Les attaques politiques contre les vaccins à ARNm menacent de faire dérailler la recherche en santé publique et de compromettre l'ensemble de l'infrastructure sanitaire. Elles auront des conséquences importantes à long terme sur la santé de la population et augmenteront le risque d'apparition de nouvelles maladies infectieuses.
L'attaque contre les National Institutes of Health par leur nouveau directeur, nommé par Trump et Kennedy, est particulièrement désastreuse. Le Dr Jay Bhattacharya a mis fin aux programmes de recherche sur les vaccins contre le VIH, y compris les efforts de Moderna basés sur l'ARNm.
Cette décision a été officiellement annoncée fin mai 2025 et impliquait l'arrêt des essais cliniques menés par le Réseau d'essais de vaccins contre le VIH (HVTN), la résiliation des contrats avec les unités de test de vaccins sur les primates non humains et la mise en œuvre de changements comptables qui empêchent de facto le financement de la recherche sur les vaccins contre le VIH. Cette décision a été condamnée par les scientifiques fédéraux dans ce qui est désormais connu sous le nom de « Déclaration de Bethesda ». La déclaration critiquait également les coupes budgétaires drastiques de l'administration dans les domaines de la vaccination, du traitement de la COVID longue et de la recherche sur les maladies infectieuses, arguant que ces décisions étaient motivées par des considérations idéologiques plutôt que scientifiques.

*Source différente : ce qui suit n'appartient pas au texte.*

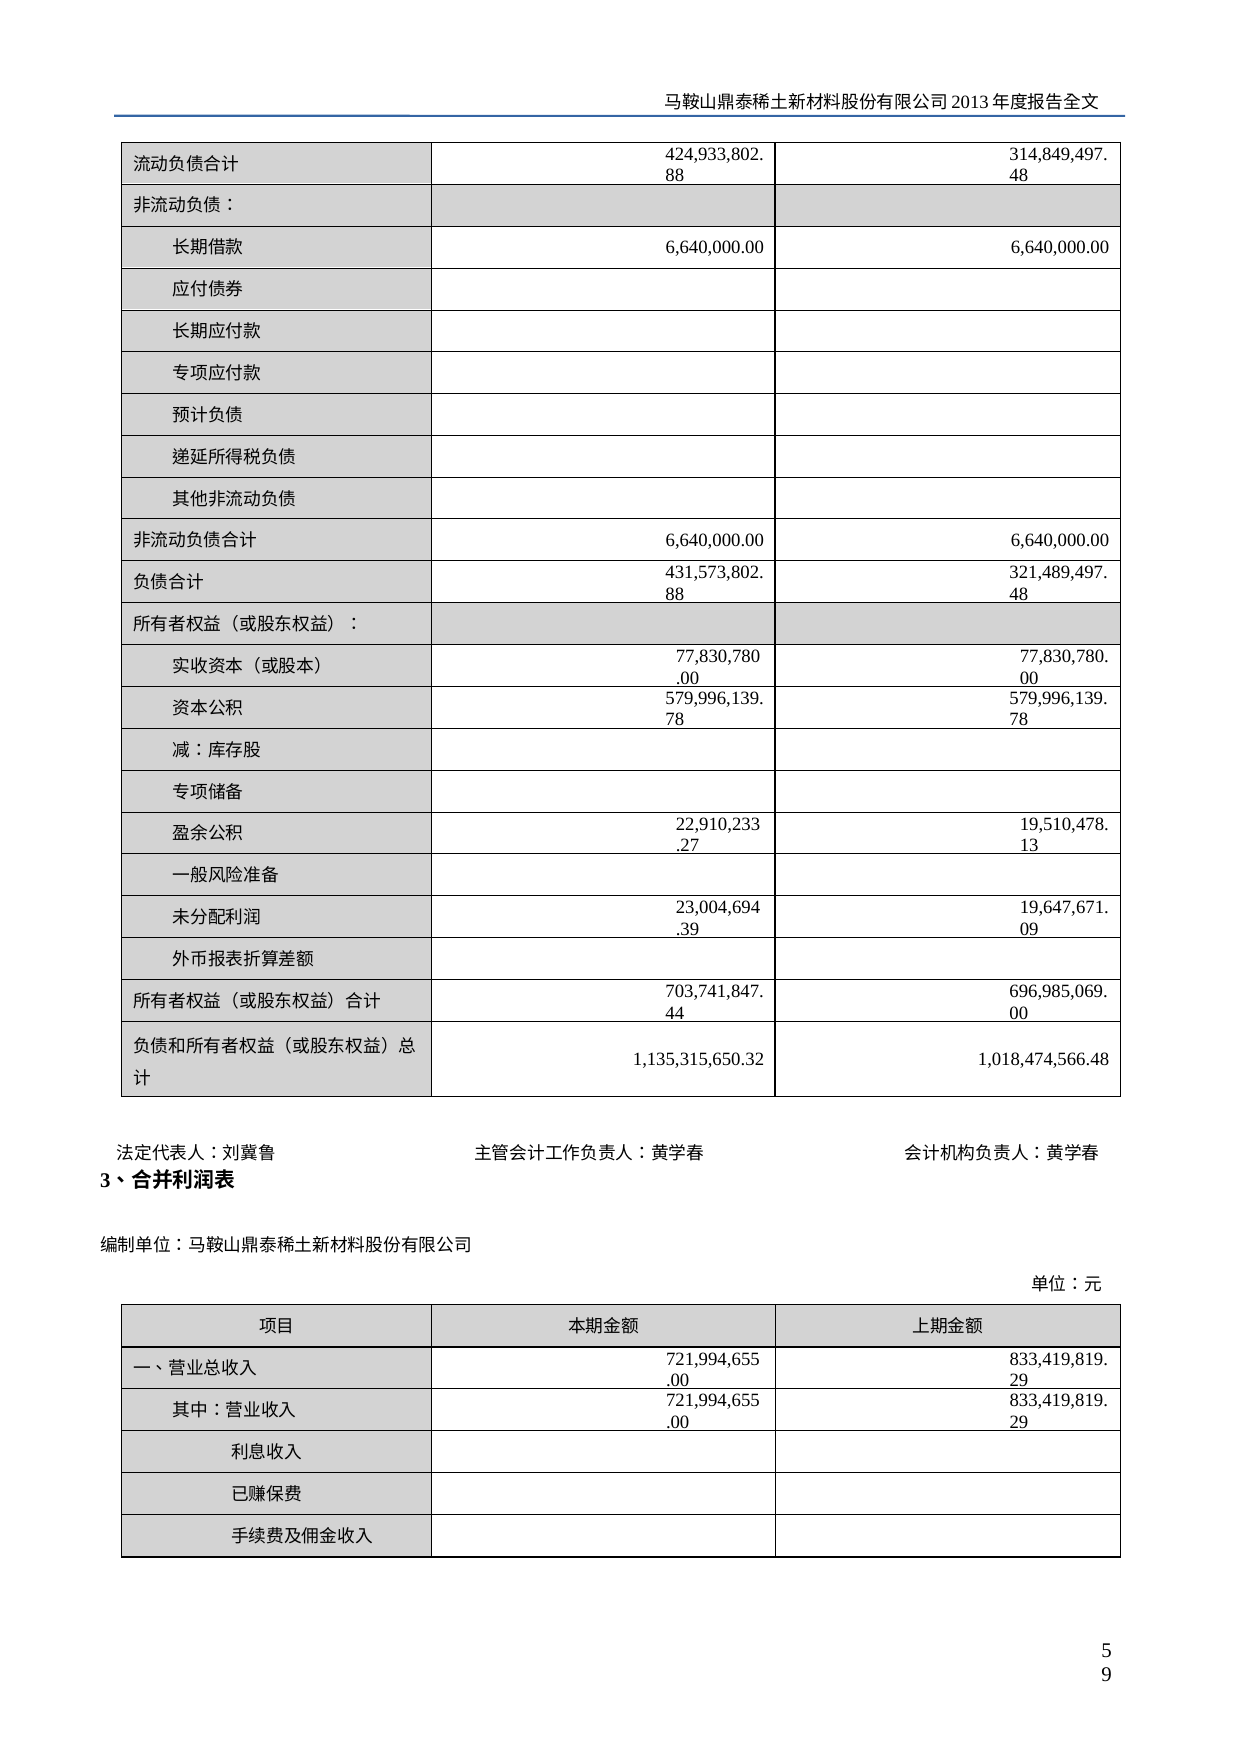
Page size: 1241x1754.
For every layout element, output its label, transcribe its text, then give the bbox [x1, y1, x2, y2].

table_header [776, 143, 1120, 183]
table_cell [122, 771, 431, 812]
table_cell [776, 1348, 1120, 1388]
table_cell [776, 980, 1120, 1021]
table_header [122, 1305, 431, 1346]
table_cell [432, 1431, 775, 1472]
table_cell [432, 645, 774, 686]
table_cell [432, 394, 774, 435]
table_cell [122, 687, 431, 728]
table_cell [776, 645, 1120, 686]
text 编制单位：马鞍山鼎泰稀土新材料股份有限公司 [100, 1233, 1142, 1257]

L'annulation des contrats relatifs aux vaccins à ARNm aura des conséquences considérables et potentiellement catastrophiques. Il faut rappeler que pendant la première année de la pandémie, avant l'introduction des vaccins, les personnes issues de la classe ouvrière à faibles revenus aux États-Unis mouraient à un rythme cinq fois supérieur à celui des populations aisées (72,2 pour 100 000 contre 14,6 pour 100 000). À l'échelle mondiale, les personnes à faibles revenus, les minorités ethniques marginalisées, les travailleurs essentiels, les migrants, les personnes incarcérées et celles confrontées à l’itinérance ont été les plus durement touchés. La pandémie de COVID a pleinement révélé l'impact social des inégalités.
Il est impératif que la classe ouvrière, y compris les scientifiques, les chercheurs et les professionnels de la santé publique, reconnaisse que le vaste corpus de connaissances scientifiques, construit grâce à des générations d'efforts collectifs, appartient à l'humanité. L'opération de démantèlement menée par le charlatan anti-science Kennedy n'est pas une question de restrictions budgétaires ou de réévaluation scientifique, c'est un acte calculé de la part de l'élite au pouvoir pour priver la société de ses moyens de défense contre les maladies, encourager l’arriération et l'hystérie fasciste et faire taire la science fondée sur des preuves. Ces coupes budgétaires ne sont pas simplement malavisées. Elles constituent une déclaration de guerre politique et sociale contre la classe ouvrière, les malades, les pauvres et les personnes vulnérables. Si elles ne sont pas combattues, elles coûteront des vies, non pas dans l'abstrait, mais dans les services hospitaliers surpeuplés, dans les emplois de première ligne non protégés et dans l'impact catastrophique de la prochaine pandémie évitable.